Prévia da FGV aponta queda de confiança da indústria em agosto, havendo notório agravamento no segmento que parecia estar se recuperando com as exportações como o automobilístico, deixando evidente que o otimismo está em queda e o desemprego continuará crescendo com a concomitante queda de renda e consumo.

No câmbio o que se detecta é um fluxo negativo de US$ 8,4 Bi até 19 de agosto, com fluxo comercial positivo de US$ 30,8 Bi e fluxo financeiro negativo de US$ 39,2 Bi, desmistificando que ocorra um enorme fluxo de recursos para o Brasil, já que o volume de saída liquida continua predominando e os bancos estão sendo financiados pelo BC para gerar liquidez no mercado a vista com montante que representa sua posição vendida total de US$ 29,0 Bi, num ambiente desfavorável a sua cobertura, o que torna efetiva a utilização indireta das reservas cambiais brasileira.

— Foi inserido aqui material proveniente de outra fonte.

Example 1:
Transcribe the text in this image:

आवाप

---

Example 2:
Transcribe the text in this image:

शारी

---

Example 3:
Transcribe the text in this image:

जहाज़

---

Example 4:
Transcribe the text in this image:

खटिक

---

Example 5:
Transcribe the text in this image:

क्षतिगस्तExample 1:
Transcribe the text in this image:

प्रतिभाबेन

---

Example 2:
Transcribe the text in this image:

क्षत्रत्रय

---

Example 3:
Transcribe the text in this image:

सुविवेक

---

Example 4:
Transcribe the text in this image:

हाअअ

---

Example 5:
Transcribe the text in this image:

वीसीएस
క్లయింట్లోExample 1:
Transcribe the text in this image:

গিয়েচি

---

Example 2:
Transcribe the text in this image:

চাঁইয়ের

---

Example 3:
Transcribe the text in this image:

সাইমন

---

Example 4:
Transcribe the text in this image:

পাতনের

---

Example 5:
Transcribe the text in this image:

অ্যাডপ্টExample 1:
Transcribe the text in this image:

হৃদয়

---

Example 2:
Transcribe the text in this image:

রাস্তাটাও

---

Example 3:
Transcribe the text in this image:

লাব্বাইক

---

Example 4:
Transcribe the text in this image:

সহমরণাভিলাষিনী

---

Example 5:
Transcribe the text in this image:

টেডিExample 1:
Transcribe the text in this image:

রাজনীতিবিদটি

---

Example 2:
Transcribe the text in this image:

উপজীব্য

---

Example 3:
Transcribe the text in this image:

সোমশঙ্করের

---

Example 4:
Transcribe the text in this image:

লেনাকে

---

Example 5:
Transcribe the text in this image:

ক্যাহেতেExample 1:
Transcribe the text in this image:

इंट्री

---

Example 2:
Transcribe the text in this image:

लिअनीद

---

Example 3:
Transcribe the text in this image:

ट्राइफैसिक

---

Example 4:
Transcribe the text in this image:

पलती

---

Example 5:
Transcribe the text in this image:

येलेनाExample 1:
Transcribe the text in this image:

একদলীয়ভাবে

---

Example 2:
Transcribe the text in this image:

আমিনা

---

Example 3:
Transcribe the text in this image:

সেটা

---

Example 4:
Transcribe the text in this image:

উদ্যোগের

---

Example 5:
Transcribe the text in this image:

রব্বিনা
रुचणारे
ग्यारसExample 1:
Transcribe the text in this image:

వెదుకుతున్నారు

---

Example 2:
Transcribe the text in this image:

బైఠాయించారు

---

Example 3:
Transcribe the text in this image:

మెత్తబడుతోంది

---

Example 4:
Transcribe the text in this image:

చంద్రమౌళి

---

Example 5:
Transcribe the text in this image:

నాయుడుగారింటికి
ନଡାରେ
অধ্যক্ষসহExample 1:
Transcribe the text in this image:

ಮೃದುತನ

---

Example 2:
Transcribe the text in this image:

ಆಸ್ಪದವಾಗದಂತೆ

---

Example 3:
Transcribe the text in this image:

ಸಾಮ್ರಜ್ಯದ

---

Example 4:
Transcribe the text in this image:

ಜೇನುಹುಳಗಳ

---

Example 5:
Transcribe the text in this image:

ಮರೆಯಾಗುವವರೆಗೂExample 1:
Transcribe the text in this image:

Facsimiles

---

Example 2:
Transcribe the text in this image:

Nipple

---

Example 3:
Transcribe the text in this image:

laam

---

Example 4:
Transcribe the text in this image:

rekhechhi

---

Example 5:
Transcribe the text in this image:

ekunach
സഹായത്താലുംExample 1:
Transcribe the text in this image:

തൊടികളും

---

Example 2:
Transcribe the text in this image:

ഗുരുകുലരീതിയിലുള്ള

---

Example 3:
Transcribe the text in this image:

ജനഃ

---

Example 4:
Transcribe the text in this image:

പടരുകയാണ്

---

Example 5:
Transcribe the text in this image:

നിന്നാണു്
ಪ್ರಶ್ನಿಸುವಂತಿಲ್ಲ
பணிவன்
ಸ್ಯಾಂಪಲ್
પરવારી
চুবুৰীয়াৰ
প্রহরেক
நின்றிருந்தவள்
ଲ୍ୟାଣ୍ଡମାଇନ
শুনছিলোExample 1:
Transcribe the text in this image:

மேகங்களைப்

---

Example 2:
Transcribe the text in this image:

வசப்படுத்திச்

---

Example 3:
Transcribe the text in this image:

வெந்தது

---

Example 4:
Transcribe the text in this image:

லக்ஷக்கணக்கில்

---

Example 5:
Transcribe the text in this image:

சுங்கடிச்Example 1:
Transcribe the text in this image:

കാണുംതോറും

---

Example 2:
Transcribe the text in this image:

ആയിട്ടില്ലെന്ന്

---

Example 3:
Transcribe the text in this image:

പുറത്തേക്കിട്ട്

E o que se denota é que a perspectiva de saldo positivo na balança comercial de US$ 50,0 Bi para este já pode ser revista para US$ 40,0 Bi.

Exportações são fortemente cadentes e as importações crescentes, e, inegavelmente, isto se deve ao desequilíbrio na formação do preço do dólar no nosso mercado.

Tudo sanciona o fato de que não há consistência no preço do dólar no nosso mercado de câmbio e, em algum momento bastante próximo, isto ficará evidente, retardando a retomada do direcionamento da nossa economia para a saída da recessão pelo desestimulo aos setores industriais, comerciais e de serviço.

A colocação da inflação na meta poderá ser uma vitória aparente, deixando como legado um forte impacto de desestimulo para a economia.